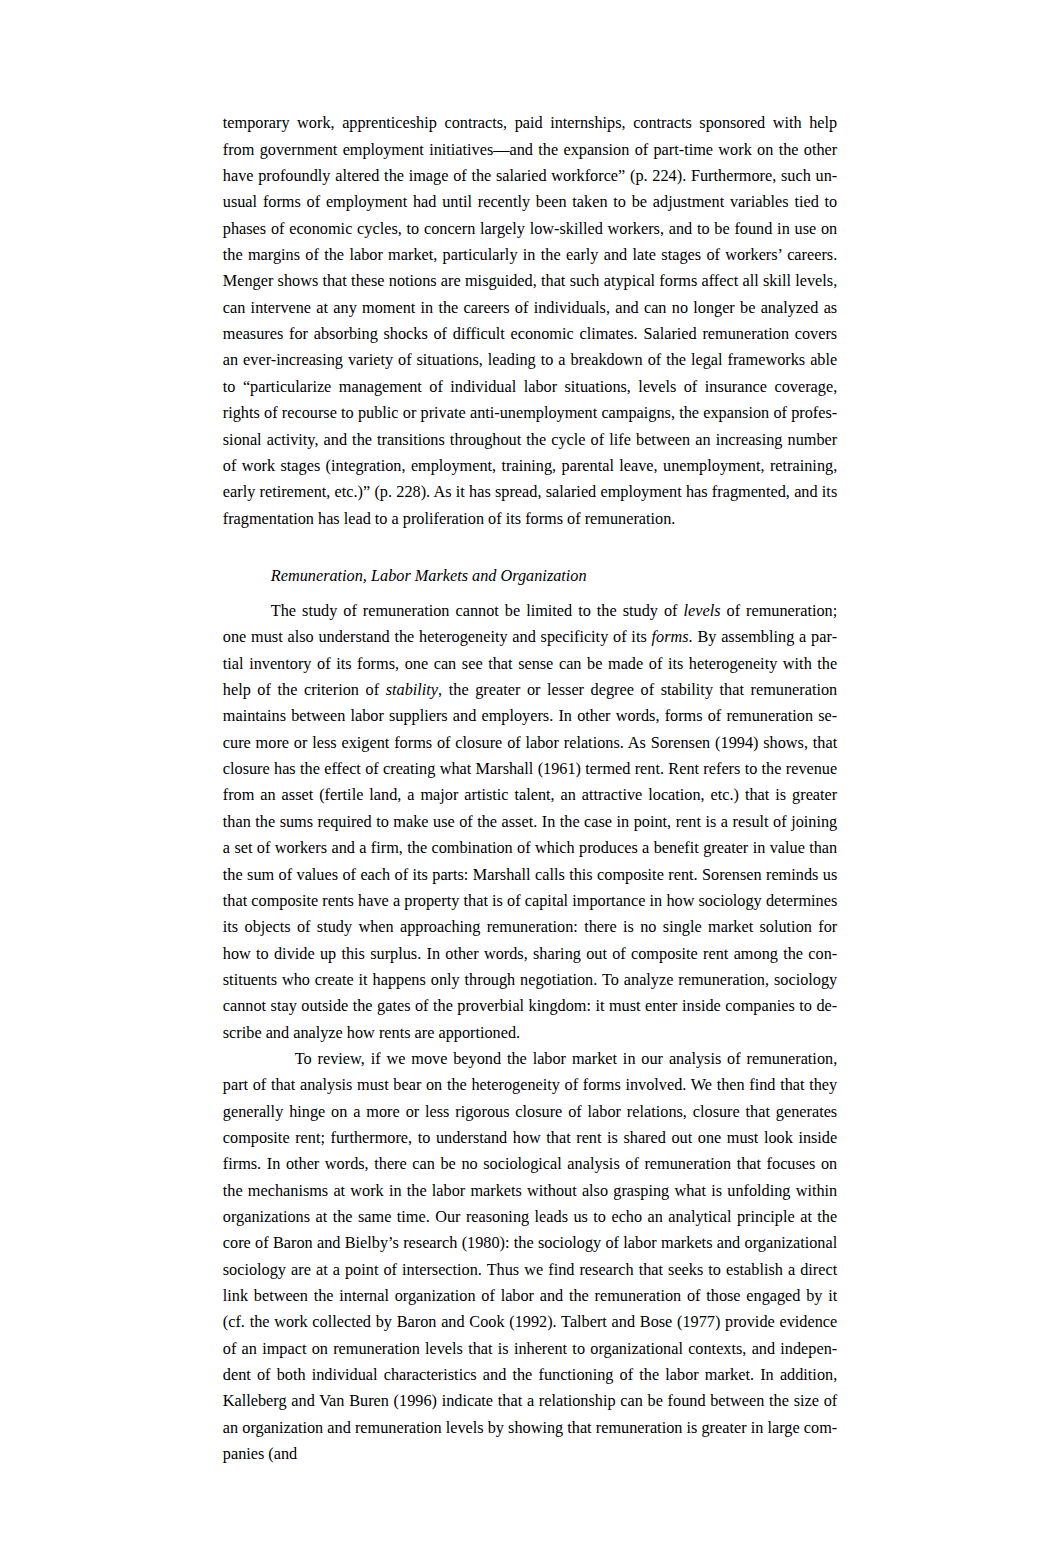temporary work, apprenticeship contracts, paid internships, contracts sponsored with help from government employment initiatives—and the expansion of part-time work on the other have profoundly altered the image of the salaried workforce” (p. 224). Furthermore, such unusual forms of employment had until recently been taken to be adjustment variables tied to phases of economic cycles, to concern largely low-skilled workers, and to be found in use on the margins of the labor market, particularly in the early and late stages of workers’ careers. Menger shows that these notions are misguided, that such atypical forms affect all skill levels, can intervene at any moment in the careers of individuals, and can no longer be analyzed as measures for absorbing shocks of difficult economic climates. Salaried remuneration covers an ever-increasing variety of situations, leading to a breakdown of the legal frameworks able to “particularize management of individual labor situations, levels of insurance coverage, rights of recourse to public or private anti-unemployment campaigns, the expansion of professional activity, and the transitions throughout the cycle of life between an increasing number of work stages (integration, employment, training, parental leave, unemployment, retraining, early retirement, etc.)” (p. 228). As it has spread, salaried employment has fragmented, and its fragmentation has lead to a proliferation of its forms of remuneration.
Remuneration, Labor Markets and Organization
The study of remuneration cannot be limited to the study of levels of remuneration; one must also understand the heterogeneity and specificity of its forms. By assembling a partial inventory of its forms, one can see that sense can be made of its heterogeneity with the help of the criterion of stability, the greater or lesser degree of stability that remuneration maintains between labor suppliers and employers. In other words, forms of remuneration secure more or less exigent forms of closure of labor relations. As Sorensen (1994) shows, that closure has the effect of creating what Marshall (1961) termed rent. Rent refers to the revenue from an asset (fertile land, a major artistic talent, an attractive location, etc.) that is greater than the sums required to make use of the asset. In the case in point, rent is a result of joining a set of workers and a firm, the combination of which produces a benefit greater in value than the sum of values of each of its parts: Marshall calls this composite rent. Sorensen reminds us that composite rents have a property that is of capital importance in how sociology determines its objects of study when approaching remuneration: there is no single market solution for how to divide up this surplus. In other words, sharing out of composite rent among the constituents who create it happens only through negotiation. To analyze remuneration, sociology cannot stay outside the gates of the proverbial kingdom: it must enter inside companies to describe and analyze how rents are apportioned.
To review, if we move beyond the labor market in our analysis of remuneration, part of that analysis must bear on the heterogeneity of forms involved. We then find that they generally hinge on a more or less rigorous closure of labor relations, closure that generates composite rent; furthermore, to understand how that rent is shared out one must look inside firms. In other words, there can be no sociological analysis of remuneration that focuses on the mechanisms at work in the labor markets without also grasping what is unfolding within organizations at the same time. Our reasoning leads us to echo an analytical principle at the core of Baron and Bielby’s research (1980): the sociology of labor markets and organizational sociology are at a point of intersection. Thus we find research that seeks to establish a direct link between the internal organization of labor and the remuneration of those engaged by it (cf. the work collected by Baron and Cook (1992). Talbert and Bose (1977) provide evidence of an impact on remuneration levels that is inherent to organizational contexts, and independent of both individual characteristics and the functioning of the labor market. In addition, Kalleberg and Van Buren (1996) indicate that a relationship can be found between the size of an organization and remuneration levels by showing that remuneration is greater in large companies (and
==
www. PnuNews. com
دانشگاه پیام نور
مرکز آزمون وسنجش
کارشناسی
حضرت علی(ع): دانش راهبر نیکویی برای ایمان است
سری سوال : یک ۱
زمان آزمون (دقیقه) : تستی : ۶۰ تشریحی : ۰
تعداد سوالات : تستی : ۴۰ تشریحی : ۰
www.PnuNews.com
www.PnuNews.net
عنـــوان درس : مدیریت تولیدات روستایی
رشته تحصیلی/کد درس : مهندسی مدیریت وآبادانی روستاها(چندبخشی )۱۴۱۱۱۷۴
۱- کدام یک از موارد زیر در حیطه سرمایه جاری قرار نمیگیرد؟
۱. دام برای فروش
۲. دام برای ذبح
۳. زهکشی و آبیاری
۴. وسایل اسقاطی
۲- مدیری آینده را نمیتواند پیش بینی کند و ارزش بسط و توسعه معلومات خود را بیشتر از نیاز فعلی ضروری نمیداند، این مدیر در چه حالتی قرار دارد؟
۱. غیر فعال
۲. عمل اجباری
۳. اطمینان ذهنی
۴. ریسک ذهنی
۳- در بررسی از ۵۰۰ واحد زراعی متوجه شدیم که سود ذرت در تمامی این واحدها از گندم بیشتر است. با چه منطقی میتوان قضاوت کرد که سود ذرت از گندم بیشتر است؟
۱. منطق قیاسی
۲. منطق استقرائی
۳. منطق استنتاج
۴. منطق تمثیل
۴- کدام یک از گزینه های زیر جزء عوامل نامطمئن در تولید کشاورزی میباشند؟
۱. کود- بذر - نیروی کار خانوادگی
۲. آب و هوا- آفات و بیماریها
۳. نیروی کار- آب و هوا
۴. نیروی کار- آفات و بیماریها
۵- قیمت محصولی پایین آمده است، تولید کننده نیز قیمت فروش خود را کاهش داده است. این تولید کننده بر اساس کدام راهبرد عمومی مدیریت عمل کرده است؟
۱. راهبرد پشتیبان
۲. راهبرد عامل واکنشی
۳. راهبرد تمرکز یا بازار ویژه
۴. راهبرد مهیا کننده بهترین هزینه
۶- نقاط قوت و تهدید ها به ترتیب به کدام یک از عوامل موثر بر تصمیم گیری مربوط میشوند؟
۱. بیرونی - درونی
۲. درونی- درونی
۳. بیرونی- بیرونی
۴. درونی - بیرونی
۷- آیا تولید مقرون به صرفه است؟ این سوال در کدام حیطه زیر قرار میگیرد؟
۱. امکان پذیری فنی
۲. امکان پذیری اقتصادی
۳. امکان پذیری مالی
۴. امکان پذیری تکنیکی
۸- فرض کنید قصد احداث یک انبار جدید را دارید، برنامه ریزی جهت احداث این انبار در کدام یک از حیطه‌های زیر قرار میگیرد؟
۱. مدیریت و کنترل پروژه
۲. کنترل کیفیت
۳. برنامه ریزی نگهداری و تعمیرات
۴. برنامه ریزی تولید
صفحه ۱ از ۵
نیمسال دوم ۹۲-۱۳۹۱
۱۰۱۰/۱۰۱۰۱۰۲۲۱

▶ **YOUR TASK**: What lines above hold the word "کننده"? List them all.

▶ **SOLUTION BELOW**:
۵- قیمت محصولی پایین آمده است، تولید کننده نیز قیمت فروش خود را کاهش داده است. این تولید کننده بر اساس کدام راهبرد عمومی مدیریت عمل کرده است؟
۴. راهبرد مهیا کننده بهترین هزینه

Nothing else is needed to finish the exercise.